At age 19 she would sometimes get the sensation of a memory before the actual visual or narrative memory like say for example when she was sitting in a cubicle in a grey office where she worked typing out a transcription of an interview about gang-related crime and all of a sudden she would get the feeling she had when she was twelve after soccer practice the fresh spring air and the smell of outdoor sweat and that feeling she had coming home from soccer practice and then it hit her, there in the office for no apparent reason, she could not find the trigger. And then she would remember there exist a number of past selves that she had lost contact with and it is only in these memories as well as photographs those feelings that wash over her out of nowhere like when she is sitting at her desk typing now 7 years into the future and she would feel it, she felt her former self and it is like hearing a song you used to used to love and forgot and somehow remember the words hearing it again years later.

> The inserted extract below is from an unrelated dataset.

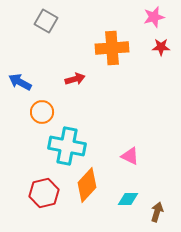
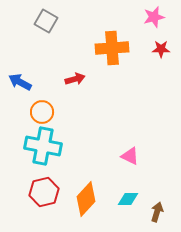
red star: moved 2 px down
cyan cross: moved 24 px left
orange diamond: moved 1 px left, 14 px down
red hexagon: moved 1 px up
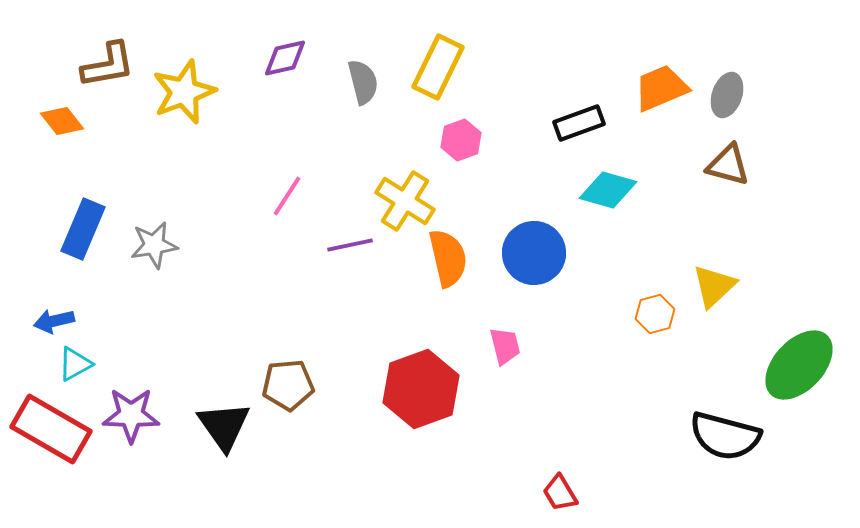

At age 30 she would sometimes get the very strong feeling like she was going to die. Not like someday, but soon like her death was imminent, just looming over her, and then she would think that by thinking her death is imminent she is likely willing it to be so. And the more she thinks about how she will die soon, like maybe within weeks or months she thinks how it will be tragic because it is always tragic when the young die because they had so much potential and life to live, and it is so sad for parents to outlive their children. And sometimes this feeling would be combined with the feeling like maybe she is already dead and none of this is real, like maybe she was hit by a car last night on her bike ride home, but she just hasn’t realized it yet and her mind is going through what she imagines she might have done that day had she still been alive, like get up, go to work and then to a restaurant with her friend where they sit outside in the sun with his dog talking about what you want to do with your life and how choices become more difficult the more you have. And all the while there is a strange feeling inside of her that she can’t explain and it seems just as plausible as anything else that she feels strange because she is actually dead and this whole experience is just an alternate universe and in the real universe in which she used to exist her family and friends are mourning her and talking about the tragedy of her death, on her bicycle hit by a car, at such a young age, when she had so much potential.